Niccolò Carnesi – Gli eroi non escono il sabato. Cantautore siciliano all’album di debutto: anche lui compare nel summenzionato disco tributo agli 883. Sarebbe anche carino come disco, quel che mi lascia perplesso è il fatto che sempre più spesso quando ascolto artisti emergenti italiani mi vengono in mente i dieci accessori di un vero finto intelletuale. Non è una cosa buona.


Tying Tiffany – Dark Days, White Nights. Misteriosa musicista padovana che (a quanto pare) da tempo ha rinnegato la propria città natale. Dopo aver esordito con un disco di avanguardia acerbo e al limite dell’inascoltabile, ha provato ha dare più peso al proprio progetto, cambiando in parte la propria direzione musicale. Nel quarto album propone un electroclash dal sapore internazionale ma piuttosto evanescente, con rari momenti buoni che si perdono in pezzi un po’ troppo simili tra loro, finendo per essere noiosi.

Fiona Apple – The Idler Wheel Is Wiser Than the Driver of the Screw and Whipping Cords Will Serve You More Than Ropes Will Ever Do. Ok, a Fiona piacciono i titoli lunghi, e questo lo sapevamo già. E a differenza di qualche sua coetanea con quindici anni di carriera alle spalle, di cose da dire ne ha ancora, e lo dimostra con questo album schietto, introspettivo, variegato. Fiona non le manda certo a dire, e lo fa ancora benissimo.


Novalisi – Per Versi Soli. Difficile essere obbiettivi quando si parla di un gruppo uscito a dieci chilometri da casa mia, anche perché i Novalisi sono senz’altro una delle poche formazioni significative uscite dalla mia zona. Ai tre di Meduna di Livenza nel loro album di debutto va dato atto di aver creato un sound personale e non facilmente etichettabile, per quanto piuttosto “influenzato” dall’ascolto di tanto rock alternativo degli ultimi anni. A indebolire la qualità finale dell’incisione è una certa tendenza dei testi ad essere “forzatamente” strani e l’interpretazione del cantante, al quale manca a volte un pizzico di personalità. Le potenzialità, comunque, sono buone. Bene! Ascoltateli su Spotify. Come dite? In Italia ancora non si può? Ma dai…

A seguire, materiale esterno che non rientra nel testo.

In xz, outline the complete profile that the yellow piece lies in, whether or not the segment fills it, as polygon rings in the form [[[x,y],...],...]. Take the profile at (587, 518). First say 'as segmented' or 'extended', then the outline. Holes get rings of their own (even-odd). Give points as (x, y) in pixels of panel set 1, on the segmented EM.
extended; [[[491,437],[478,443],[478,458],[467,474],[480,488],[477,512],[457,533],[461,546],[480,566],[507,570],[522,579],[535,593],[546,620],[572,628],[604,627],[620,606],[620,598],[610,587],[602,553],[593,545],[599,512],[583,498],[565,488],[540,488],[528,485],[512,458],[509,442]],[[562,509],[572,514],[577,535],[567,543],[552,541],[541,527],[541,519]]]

Godspeed You! Black Emperor – ‘Allelujah! Don’t Bend! Ascend!. I canadesi hanno i Godspeed You! Black Emperor, mentre in Italia abbiamo i Modena City Ramblers. Dove abbiamo sbagliato? I primi rappresentano un collettivo di musicisti militante di sinistra: le cose in comune con il gruppo italiano per loro fortuna terminano qui. Sono solo al loro quinto disco in diciotto anni: forse incidono solo quando hanno veramente qualcosa da dire o forse no, fattosta è che anche questa volta hanno colpito nel segno, pur non essendoci un granché in quanto ad evoluzione stilistica. Quattro tracce (di cui due oltre i venti minuti) di post rock, in parte già da anni presente nella scaletta dei live, sopraffino al punto da dare pesante filo da torcere anche ai sommi Sigùr Ros. Tanta ma tanta roba.

Tame Impala – Lonerism. Col secondo album, i neozelandesi Tame Impala si impongono all’attenzione di un pubblico maggiore proponendo un rock psichedelico sciallo e chiassoso, con vari richiami agli anni ’60 tra cui anche ad un gruppo non molto psichedelico come i Beatles. Difficile stabilire se sia migliore questo o il disco d’esordio, Innerspeaker. E’ stata una piccola soddisfazione vedere questo album fare una comparsata (mi pare al 95° posto) della Top 100 italiana: c’è ancora speranza!